The Mother of Top College Hoops Recruit Michael Porter Jr. Once Averaged 58.7 PPG in High School

And she did it in 6-on-6 basketball.

It's been a whirlwind couple of months for the No. 1 high school basketball recruit in the country. Once committed to play his college ball at the University Washington, Michael Porter Jr. reopened his recruitment when Washington's head coach was recently fired. That move eventually led Porter to sign with the University of Missouri, landing him back in the community where he spent most of his childhood and instantly turning a downtrodden Mizzou hoops program into the talk of college basketball.
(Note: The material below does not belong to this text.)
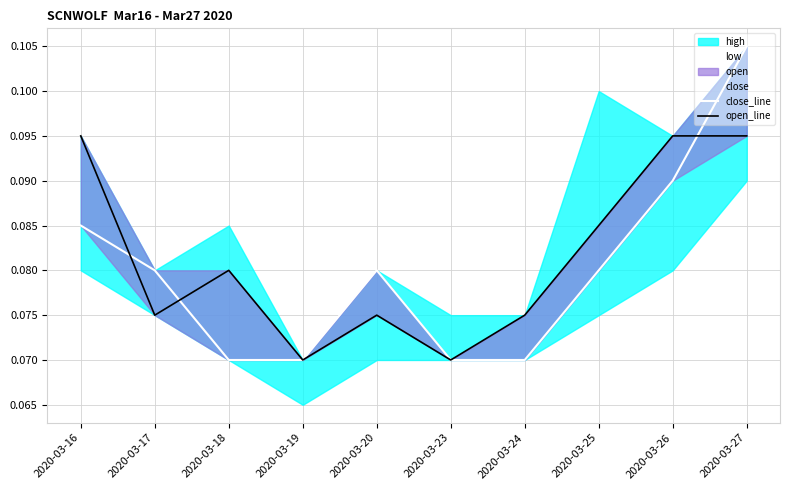

In close_line, how many points are higher than both neighbors (excluding endpoints)?

1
Through it all though, Porter's No. 1 ranking hasn't slipped. He was named the Gatorade National High School Player of the Year this winter after averaging 36.2 points and 13.6 rebounds per game for Nathan Hale High School and winning a state championship. He was then named MVP of the McDonald's All-American Game.

Porter will look to lead Mizzou out of the doldrums and back into relevancy in the fall. And though his family is full of basketball players (his two sisters play for Mizzou's women's basketball team, his younger brother is a top-5o recruit, and his dad is an assistant coach on Mizzou's staff), he might get most of his talent from his mother.

Lisa Porter grew up in Cedar Rapids, Iowa, where she attended Jefferson High School. Standing 6-foot-4, she  averaged an insane 58.7 points per game as a senior in 1983. She was named Iowa's "Miss Basketball" that year, as if the title could've been give to anyone else. Making her numbers even more impressive? Iowa played basketball as a game of 6-on-6 at the time, so the court was even more crowded.

"Fifty-eight points a game my senior year, my kids can't get that," she told The Gazette, Cedar Rapids' main newspaper.

Porter went on to play college basketball at the University of Iowa, where she scored 1,335 points and led the Hawkeyes to their first Big Ten title and first NCAA Tournament berth.

No matter how good Michael Porter Jr. is as a freshman at Mizzou, he'll never come close to posting the type of astronomical numbers his mother did over 30 years ago.